▶ _Saved entries_:
****

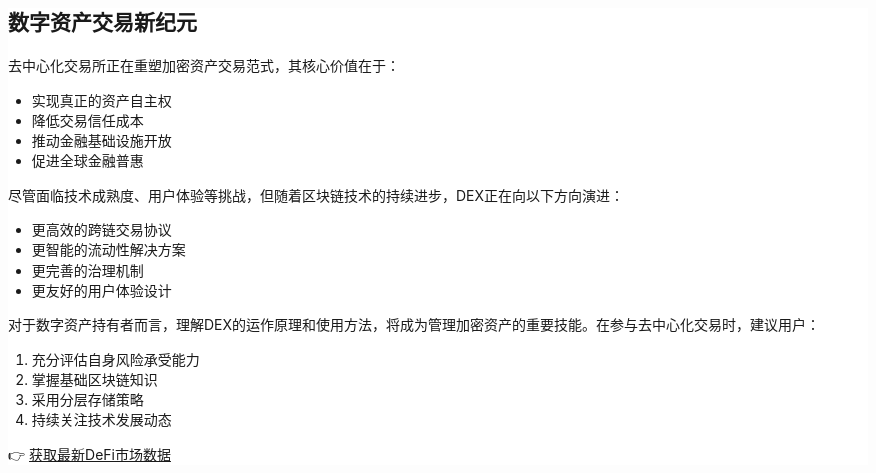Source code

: ## 数字资产交易新纪元

去中心化交易所正在重塑加密资产交易范式，其核心价值在于：
- 实现真正的资产自主权
- 降低交易信任成本
- 推动金融基础设施开放
- 促进全球金融普惠

尽管面临技术成熟度、用户体验等挑战，但随着区块链技术的持续进步，DEX正在向以下方向演进：
- 更高效的跨链交易协议
- 更智能的流动性解决方案
- 更完善的治理机制
- 更友好的用户体验设计

对于数字资产持有者而言，理解DEX的运作原理和使用方法，将成为管理加密资产的重要技能。在参与去中心化交易时，建议用户：
1. 充分评估自身风险承受能力
2. 掌握基础区块链知识
3. 采用分层存储策略
4. 持续关注技术发展动态

👉 [获取最新DeFi市场数据](https://bit.ly/okx_welcome)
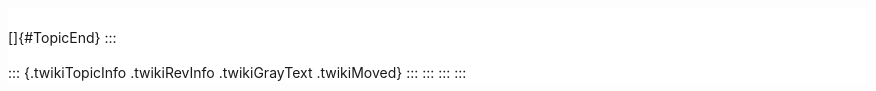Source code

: \
[]{#TopicEnd}
:::

::: {.twikiTopicInfo .twikiRevInfo .twikiGrayText .twikiMoved}
:::
:::
:::
:::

****

Would you please print out all the records above exactly, minus any pictures?

Source code

: ## 数字资产交易新纪元

去中心化交易所正在重塑加密资产交易范式，其核心价值在于：
- 实现真正的资产自主权
- 降低交易信任成本
- 推动金融基础设施开放
- 促进全球金融普惠

尽管面临技术成熟度、用户体验等挑战，但随着区块链技术的持续进步，DEX正在向以下方向演进：
- 更高效的跨链交易协议
- 更智能的流动性解决方案
- 更完善的治理机制
- 更友好的用户体验设计

对于数字资产持有者而言，理解DEX的运作原理和使用方法，将成为管理加密资产的重要技能。在参与去中心化交易时，建议用户：
1. 充分评估自身风险承受能力
2. 掌握基础区块链知识
3. 采用分层存储策略
4. 持续关注技术发展动态

👉 [获取最新DeFi市场数据](https://bit.ly/okx_welcome)
Source code

: \
[]{#TopicEnd}
:::

::: {.twikiTopicInfo .twikiRevInfo .twikiGrayText .twikiMoved}
:::
:::
:::
:::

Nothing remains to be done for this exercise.